×

Parser Generator

This is a tool to create a parser to perform normalization on logs collected by Parser Generator. When monitor invalid logs in real-time monitoring and run Parser Generator, the original log is specified, and you can create a Parser policy in XML format using Separator or Regex and apply it to the linked equipment.

Code
Contents
Explanation
000
Normalize Success
Normalize Success
001
log is null
Occurs when logging blank lines
002
Header is null
Missing header Infomation
003
Header Invalid
Missing header element
004
Can not Find ParserInfo
If there is no log parser corresponding to the header information, check the agent IP of the equipment management, the equipment IP, and the parser information, and if there is no parser, create and register the parser.
005
Can not Find Category
If you can't find the category that corresponds to the parser, check the parser classification method and classification value in parser management.
006
Can not Find ParserFormat
If the parser XML cannot be found, restart the normlizer process.
007
Invalid Log Format
If the log does not match the parser
Check the parser XML
 
008
Field Info Error
If field information cannot be found
Check the parser XML
009
Time Over
If the equipment time of the collection log exceeds the collection allowance time, adjust the Time-Over time of the normalization process (Noramlizer) or adjust the time of the linked equipment.
010
Etc Error
In case of other errors
011
Regex Parser Timeout
If the regular expression parser times out, check the regular expression and proceed again.
 
Log Normalization Procedure
  • Right-click on unnormalized logs
  • String conversion: Convert to Base64/URL/HEX/MD5/SHA values
  • Open XML Parser: A tool for generating parser XML code by analyzing sample (raw) logs, breaking them down, and mapping to user-defined fields in order to create normalization policies for search and analysis
     
 
 
 
  • Selecting Open XML Parser runs the Parser Generator
  •     Depending on the log format, two types of parsers are supported: Separator and Regex
  • Separator: Used when logs are clearly divided by consistent delimiters
  • Regex: Used when it's difficult to separate logs using delimiters
     Separator
     
 
 
      
 
 
 
 
Field Extraction Rules
For the following log formats, field values are automatically extracted:
Key-Value
JSON
CEF (Common Event Format)
For all other formats (e.g., pipe-delimited, space-delimited, CSV), field values must be manually defined during the parsing process.
Additionally, regardless of format, both  original_log and  eqp_type  must always be included as mandatory fields.
 
When defining field values during log parsing, the following two fields must be included in every parsed entry:
original_log:
The full raw log string, exactly as received. Used for validation and traceability.
eqp_type:
Identifies the source device type (e.g., FW, WAF, IDS). Used for log classification.
Without these fields, logs may be rejected or not processed correctly.

* **DATA SUPPLIED**
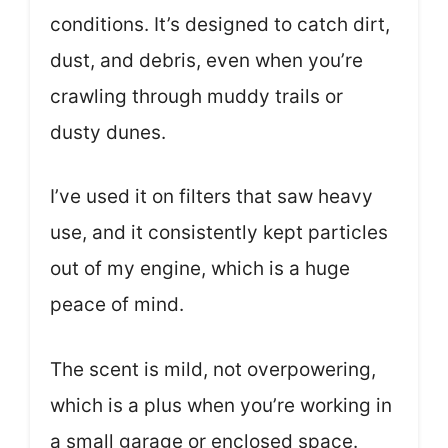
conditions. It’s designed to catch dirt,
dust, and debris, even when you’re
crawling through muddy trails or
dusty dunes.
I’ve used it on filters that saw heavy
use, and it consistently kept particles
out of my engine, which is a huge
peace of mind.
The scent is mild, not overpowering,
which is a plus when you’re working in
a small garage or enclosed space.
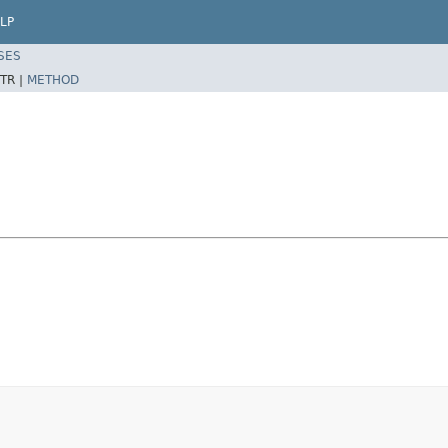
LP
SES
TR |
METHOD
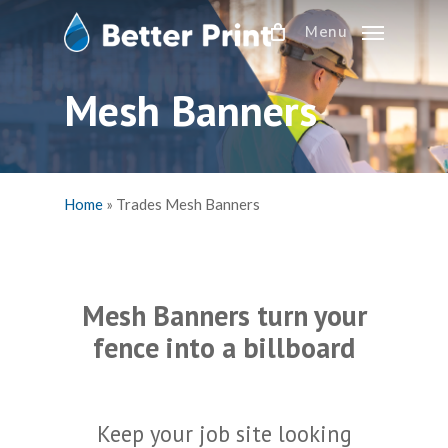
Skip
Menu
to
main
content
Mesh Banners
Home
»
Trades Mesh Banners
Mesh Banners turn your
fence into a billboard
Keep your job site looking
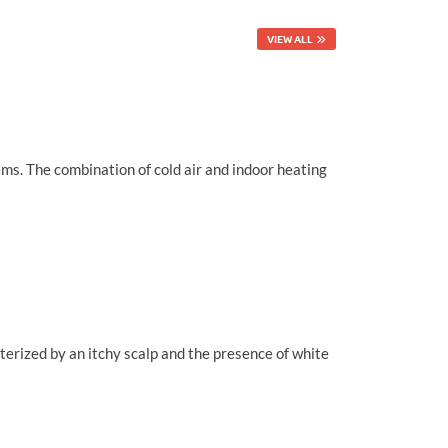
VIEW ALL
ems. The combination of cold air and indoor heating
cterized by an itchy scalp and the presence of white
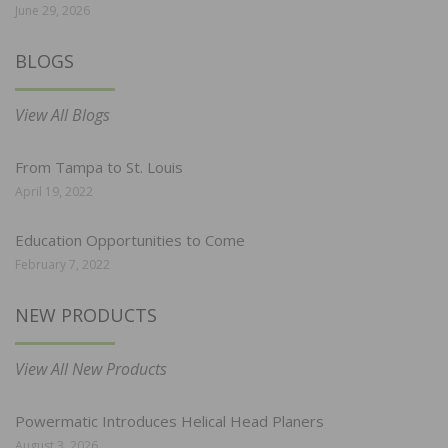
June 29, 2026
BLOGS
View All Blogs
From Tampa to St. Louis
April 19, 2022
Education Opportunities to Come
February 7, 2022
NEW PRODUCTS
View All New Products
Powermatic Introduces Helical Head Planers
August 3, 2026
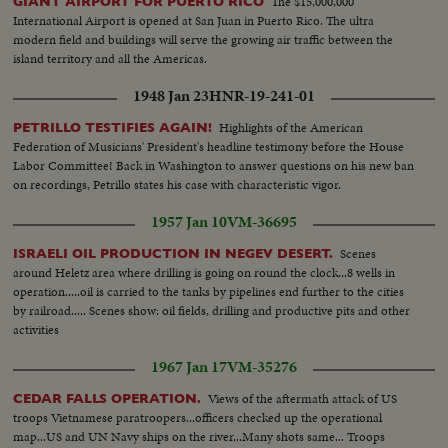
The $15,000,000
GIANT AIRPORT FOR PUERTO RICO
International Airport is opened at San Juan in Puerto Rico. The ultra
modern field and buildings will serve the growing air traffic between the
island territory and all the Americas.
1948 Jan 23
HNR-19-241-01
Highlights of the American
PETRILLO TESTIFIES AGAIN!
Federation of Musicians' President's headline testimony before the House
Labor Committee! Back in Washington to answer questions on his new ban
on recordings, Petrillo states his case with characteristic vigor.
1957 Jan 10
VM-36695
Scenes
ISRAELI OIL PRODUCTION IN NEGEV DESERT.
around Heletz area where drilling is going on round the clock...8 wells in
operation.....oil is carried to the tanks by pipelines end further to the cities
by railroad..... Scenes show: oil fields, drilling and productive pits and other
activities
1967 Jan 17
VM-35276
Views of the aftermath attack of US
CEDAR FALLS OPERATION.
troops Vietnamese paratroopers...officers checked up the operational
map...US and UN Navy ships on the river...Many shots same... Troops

* **TASK REQUIREMENTS**
1 > In the listing, turn the lines starting with the line that contains "June 29, 2026" and going through the line that contains "August 3, 2026" into a numbered list, omitting any blank lines.
2 > Continue the Parser Generator page after its final sentence.
The Parser Generator page and the listing are independent of each other.

* **RESPONSES FOR EACH TASK**
1 >
1. June 29, 2026
2. BLOGS
3. View All Blogs
4. From Tampa to St. Louis
5. April 19, 2022
6. Education Opportunities to Come
7. February 7, 2022
8. NEW PRODUCTS
9. View All New Products
10. Powermatic Introduces Helical Head Planers
11. August 3, 2026

2 >
Separator
Description and Examples
Pipe [\|]
Pipe (|) Delimiter
Example: 192.168.0.1|192.168.10.1|tcp|22|443
Description: Fields are clearly separated by the pipe (|) character. Commonly used for simple log parsing.
 
Space [\s]
Space Delimiter
Example: 192.168.0.1 192.168.10.1 tcp 22 443
Description: Fields are separated by space. Easy to read but problematic if field values contain spaces.
 
Tab [\t]
Tab Delimiter
Example: 192.168.0.1     192.168.10.1     tcp     22     443
(Note: Tabs may not be visually distinct.)
Description: Uses tab character as delimiter. Often used in structured text logs.
 
Comma [,]
Comma (,) Delimiter
Example: 192.168.0.1,192.168.10.1,tcp,22,443
Description: Standard CSV-style delimiter. May cause issues if fields contain commas.
 
CSV [,] [\”]
CSV Format with Double Quotes
Example: "192.168.0.1","192.168.10.1","tcp","22","443"
Description: Each field is enclosed in double quotes to ensure proper parsing, especially when commas are included in field values.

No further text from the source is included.